§ DIRECTIONS
Transcribe all records below exactly, without images.

§ PROVIDED MATERIAL
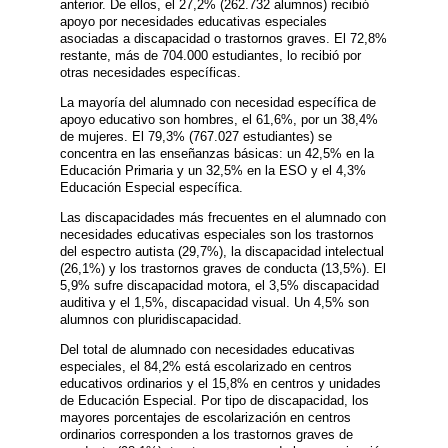
anterior. De ellos, el 27,2% (262.732 alumnos) recibió
apoyo por necesidades educativas especiales
asociadas a discapacidad o trastornos graves. El 72,8%
restante, más de 704.000 estudiantes, lo recibió por
otras necesidades específicas.
La mayoría del alumnado con necesidad específica de
apoyo educativo son hombres, el 61,6%, por un 38,4%
de mujeres. El 79,3% (767.027 estudiantes) se
concentra en las enseñanzas básicas: un 42,5% en la
Educación Primaria y un 32,5% en la ESO y el 4,3%
Educación Especial específica.
Las discapacidades más frecuentes en el alumnado con
necesidades educativas especiales son los trastornos
del espectro autista (29,7%), la discapacidad intelectual
(26,1%) y los trastornos graves de conducta (13,5%). El
5,9% sufre discapacidad motora, el 3,5% discapacidad
auditiva y el 1,5%, discapacidad visual. Un 4,5% son
alumnos con pluridiscapacidad.
Del total de alumnado con necesidades educativas
especiales, el 84,2% está escolarizado en centros
educativos ordinarios y el 15,8% en centros y unidades
de Educación Especial. Por tipo de discapacidad, los
mayores porcentajes de escolarización en centros
ordinarios corresponden a los trastornos graves de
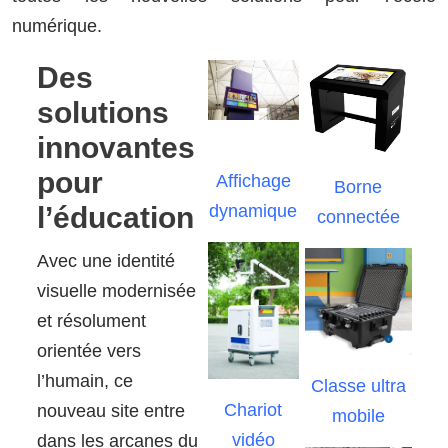
numérique.
Des
solutions
innovantes
pour
Affichage
Borne
l’éducation
dynamique
connectée
Avec une identité
visuelle modernisée
et résolument
orientée vers
l’humain, ce
Classe ultra
Chariot
nouveau site entre
mobile
vidéo
dans les arcanes du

§ ANSWER TO THE EXERCISE
anterior. De ellos, el 27,2% (262.732 alumnos) recibió
apoyo por necesidades educativas especiales
asociadas a discapacidad o trastornos graves. El 72,8%
restante, más de 704.000 estudiantes, lo recibió por
otras necesidades específicas.
La mayoría del alumnado con necesidad específica de
apoyo educativo son hombres, el 61,6%, por un 38,4%
de mujeres. El 79,3% (767.027 estudiantes) se
concentra en las enseñanzas básicas: un 42,5% en la
Educación Primaria y un 32,5% en la ESO y el 4,3%
Educación Especial específica.
Las discapacidades más frecuentes en el alumnado con
necesidades educativas especiales son los trastornos
del espectro autista (29,7%), la discapacidad intelectual
(26,1%) y los trastornos graves de conducta (13,5%). El
5,9% sufre discapacidad motora, el 3,5% discapacidad
auditiva y el 1,5%, discapacidad visual. Un 4,5% son
alumnos con pluridiscapacidad.
Del total de alumnado con necesidades educativas
especiales, el 84,2% está escolarizado en centros
educativos ordinarios y el 15,8% en centros y unidades
de Educación Especial. Por tipo de discapacidad, los
mayores porcentajes de escolarización en centros
ordinarios corresponden a los trastornos graves de
numérique.
Des
solutions
innovantes
pour
Affichage
Borne
l’éducation
dynamique
connectée
Avec une identité
visuelle modernisée
et résolument
orientée vers
l’humain, ce
Classe ultra
Chariot
nouveau site entre
mobile
vidéo
dans les arcanes du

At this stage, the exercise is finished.